As hockey fights go, give me middleweight v middleweight every time. Those are usually more spontaneous and typically ignited by a situation where umbrage is genuine and justifyably taken. MWs pairing off (not really the best term...that's what the HWs do) are indeed often stepping up from their roles as scrappers, but usually there is more heat in that heat of the moment. And unlike the HWs, they are not really a part of a specific fraternity which regard fighting as the larger aspect of a more limited *role*. The fraternal code among HWs almost seems to assure a business like waltz when they pair off, rather than an angry MW encounter where the pugalists are less preoccupied with fulfilling a condition of employment.

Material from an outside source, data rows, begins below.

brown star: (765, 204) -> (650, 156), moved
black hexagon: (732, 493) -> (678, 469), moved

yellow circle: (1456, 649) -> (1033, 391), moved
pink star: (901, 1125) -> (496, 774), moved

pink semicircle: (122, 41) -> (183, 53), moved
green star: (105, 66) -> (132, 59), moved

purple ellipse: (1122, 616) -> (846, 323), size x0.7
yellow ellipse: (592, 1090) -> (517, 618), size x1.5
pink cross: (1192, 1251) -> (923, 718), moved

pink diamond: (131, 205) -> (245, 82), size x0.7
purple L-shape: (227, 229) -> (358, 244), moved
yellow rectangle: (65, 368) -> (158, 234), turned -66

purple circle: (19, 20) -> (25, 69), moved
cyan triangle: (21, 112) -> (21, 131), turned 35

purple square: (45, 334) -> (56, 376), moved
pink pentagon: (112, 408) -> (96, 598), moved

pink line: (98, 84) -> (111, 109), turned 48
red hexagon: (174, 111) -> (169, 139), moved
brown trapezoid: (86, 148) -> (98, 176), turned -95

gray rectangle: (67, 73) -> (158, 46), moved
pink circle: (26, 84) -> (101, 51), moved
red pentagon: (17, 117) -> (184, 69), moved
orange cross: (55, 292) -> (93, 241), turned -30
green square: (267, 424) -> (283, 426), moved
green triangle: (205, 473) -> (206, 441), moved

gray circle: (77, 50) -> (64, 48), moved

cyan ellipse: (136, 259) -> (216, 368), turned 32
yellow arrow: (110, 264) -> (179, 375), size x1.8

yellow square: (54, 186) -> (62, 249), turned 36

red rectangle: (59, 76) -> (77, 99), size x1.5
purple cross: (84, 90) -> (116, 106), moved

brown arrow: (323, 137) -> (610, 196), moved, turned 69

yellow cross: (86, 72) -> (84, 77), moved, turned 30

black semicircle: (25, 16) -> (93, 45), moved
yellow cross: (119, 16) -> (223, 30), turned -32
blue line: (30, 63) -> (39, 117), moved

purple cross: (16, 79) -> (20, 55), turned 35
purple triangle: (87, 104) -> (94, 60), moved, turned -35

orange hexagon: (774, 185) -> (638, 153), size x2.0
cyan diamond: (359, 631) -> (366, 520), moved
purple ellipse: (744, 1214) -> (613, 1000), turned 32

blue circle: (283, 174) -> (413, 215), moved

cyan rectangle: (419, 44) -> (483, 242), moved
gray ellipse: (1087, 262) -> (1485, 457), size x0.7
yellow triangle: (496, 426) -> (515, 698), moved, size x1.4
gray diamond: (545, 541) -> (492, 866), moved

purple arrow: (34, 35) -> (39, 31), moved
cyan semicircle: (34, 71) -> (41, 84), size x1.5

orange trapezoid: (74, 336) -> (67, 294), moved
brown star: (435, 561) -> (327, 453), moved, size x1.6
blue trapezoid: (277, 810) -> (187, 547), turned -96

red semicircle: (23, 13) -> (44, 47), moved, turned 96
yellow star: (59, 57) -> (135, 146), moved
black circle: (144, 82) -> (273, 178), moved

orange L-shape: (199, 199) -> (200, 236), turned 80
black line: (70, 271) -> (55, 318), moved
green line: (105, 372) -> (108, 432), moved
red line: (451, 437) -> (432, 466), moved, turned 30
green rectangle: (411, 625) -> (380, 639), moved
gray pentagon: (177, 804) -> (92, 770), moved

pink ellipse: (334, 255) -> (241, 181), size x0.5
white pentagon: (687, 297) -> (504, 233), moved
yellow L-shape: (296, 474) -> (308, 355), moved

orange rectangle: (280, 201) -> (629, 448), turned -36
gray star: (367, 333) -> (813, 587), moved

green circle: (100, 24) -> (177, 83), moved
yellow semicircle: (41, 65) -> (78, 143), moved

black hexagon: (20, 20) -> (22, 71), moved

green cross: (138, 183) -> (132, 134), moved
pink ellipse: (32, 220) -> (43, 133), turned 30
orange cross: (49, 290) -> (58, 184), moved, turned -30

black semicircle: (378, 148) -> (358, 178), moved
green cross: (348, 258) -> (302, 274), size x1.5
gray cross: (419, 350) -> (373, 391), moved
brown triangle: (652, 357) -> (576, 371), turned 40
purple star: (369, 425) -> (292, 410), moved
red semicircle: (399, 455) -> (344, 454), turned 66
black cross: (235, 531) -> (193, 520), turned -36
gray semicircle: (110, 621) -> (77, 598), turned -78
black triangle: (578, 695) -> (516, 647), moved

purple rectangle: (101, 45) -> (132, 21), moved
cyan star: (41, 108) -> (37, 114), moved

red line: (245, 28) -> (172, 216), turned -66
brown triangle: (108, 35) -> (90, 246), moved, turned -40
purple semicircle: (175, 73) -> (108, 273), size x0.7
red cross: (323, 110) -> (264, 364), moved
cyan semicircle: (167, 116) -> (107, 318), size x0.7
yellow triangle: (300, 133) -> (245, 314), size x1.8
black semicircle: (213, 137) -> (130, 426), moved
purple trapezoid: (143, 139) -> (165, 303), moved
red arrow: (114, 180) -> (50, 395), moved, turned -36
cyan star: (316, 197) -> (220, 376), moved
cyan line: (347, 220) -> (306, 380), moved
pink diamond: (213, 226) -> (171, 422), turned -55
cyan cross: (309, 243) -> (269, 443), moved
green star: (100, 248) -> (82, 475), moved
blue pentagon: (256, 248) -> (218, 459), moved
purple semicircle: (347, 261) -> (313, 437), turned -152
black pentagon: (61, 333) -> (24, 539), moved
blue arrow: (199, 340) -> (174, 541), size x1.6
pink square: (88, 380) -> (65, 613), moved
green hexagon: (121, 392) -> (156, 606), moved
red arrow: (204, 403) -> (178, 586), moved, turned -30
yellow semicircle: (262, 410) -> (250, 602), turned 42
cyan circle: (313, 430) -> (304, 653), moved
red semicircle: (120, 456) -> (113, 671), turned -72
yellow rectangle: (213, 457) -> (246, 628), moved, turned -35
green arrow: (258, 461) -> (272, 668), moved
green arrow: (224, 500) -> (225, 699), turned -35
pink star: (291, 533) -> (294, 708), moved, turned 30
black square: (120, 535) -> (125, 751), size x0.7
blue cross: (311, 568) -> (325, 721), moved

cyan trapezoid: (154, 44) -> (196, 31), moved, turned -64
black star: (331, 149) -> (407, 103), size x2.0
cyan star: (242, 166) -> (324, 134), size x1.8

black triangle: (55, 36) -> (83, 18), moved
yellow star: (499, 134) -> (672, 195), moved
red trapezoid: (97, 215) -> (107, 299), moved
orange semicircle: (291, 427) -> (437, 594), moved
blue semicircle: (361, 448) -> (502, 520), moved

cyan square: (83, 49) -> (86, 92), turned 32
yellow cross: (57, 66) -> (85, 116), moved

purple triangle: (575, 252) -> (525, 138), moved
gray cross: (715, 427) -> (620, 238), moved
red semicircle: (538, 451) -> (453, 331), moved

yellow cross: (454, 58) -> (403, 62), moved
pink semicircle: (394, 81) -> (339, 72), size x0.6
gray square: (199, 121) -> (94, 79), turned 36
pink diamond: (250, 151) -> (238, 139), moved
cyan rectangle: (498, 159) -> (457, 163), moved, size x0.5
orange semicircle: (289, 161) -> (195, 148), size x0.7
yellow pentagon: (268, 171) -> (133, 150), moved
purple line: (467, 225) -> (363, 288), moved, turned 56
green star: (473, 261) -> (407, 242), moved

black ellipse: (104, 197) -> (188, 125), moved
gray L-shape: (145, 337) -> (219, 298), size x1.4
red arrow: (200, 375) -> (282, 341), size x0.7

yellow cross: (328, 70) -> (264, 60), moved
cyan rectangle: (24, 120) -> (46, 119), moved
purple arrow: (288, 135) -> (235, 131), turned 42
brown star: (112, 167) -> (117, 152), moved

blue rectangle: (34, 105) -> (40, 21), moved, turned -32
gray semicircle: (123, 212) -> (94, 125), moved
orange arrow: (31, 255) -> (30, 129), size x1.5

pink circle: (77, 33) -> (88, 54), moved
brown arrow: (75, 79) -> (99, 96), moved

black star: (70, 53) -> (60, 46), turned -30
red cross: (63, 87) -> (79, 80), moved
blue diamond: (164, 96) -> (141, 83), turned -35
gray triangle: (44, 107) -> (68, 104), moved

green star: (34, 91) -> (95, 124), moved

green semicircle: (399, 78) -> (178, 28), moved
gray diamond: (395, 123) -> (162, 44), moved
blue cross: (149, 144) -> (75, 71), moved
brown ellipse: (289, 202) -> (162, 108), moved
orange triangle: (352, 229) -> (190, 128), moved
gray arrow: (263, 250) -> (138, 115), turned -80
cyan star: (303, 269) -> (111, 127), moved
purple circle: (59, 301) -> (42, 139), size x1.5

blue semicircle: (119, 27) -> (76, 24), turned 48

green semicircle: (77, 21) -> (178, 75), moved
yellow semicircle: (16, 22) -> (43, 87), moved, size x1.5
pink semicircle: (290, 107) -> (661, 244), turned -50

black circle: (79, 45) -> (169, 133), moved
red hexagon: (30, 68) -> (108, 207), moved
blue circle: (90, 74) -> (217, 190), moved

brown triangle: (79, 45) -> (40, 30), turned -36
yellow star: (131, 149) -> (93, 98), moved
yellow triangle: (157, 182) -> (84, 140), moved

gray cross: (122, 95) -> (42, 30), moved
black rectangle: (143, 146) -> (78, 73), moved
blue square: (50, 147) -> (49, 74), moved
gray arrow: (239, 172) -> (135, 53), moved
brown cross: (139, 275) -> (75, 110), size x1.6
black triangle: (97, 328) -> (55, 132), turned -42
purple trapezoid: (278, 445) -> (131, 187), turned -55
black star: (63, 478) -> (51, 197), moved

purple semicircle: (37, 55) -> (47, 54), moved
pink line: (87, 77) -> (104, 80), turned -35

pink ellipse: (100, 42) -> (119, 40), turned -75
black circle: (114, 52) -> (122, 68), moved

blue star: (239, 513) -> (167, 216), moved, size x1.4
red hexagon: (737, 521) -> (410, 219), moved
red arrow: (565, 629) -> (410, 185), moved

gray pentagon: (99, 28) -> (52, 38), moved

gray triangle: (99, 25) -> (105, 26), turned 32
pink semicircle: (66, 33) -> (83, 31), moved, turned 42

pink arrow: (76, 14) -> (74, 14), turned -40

Yeah, that Twister/Ray fight was one on the most unique that I have seen. I remember Twist collapsing Ray's face and Ray sitting in the box with an ice pack over it. I think that may have even shown Ray in the box on the scoreboard and the fans going nuts.
1. I agree with the middle-weight dealio. Heavyweight fights used to be the bomb, but now it's just dancing...too well-trained and not enough passion

2. The instigator penalty and the liberal use of it does hurt fighting and discourages guys from avenging someone who got injured (Re: Ovechkin incident)

3. I go to games with a guy who hates fighting, yet he loves hockey despite the violence. If you don't like hockey, it's most likely not just because it has fighting.

4. I love fighting and it does give me a bit of a rush. I don't like boxing, because it's so constricted and not spur-of-the-moment like most NHL fights. The surprise element adds to the moment.

5. Twister is one of the all-time best. The way he'd 'twist' guys around was hilarious. He had so much brute strength.
Twist better than Probert? Never. Probert also had a modicum of offensive talent, as well. Jeff Odgers was only good at bleeding all over whoever he was fighting against. Seriously, I have never seen anything more reliable than Odgers getting opened up in a fight, at least during the last few years he played.
I didn't say Odgers was a GOOD fighter -- just that I liked the guy. And after seeing Warren Rychel get a few go-rounds with the Avs, Odgers seemed very competent by comparison.

Twist vs Probert was strictly fighting in my evaluation. I'll acknowledge that I didn't see as much of Probie during his Bruise Brothers (or whatever) heyday, but there was always that Mike Tyson feeling with him -- that if you got a few good shots in, he was just going to go bull-in-the-china-shop insane. Twist was just a straight-on destroyer.
Is there any way to flip around the instigator to get rid of staged goon battles, but encourage guys who feel slighted to punch each other in the face repeatedly? That would rock.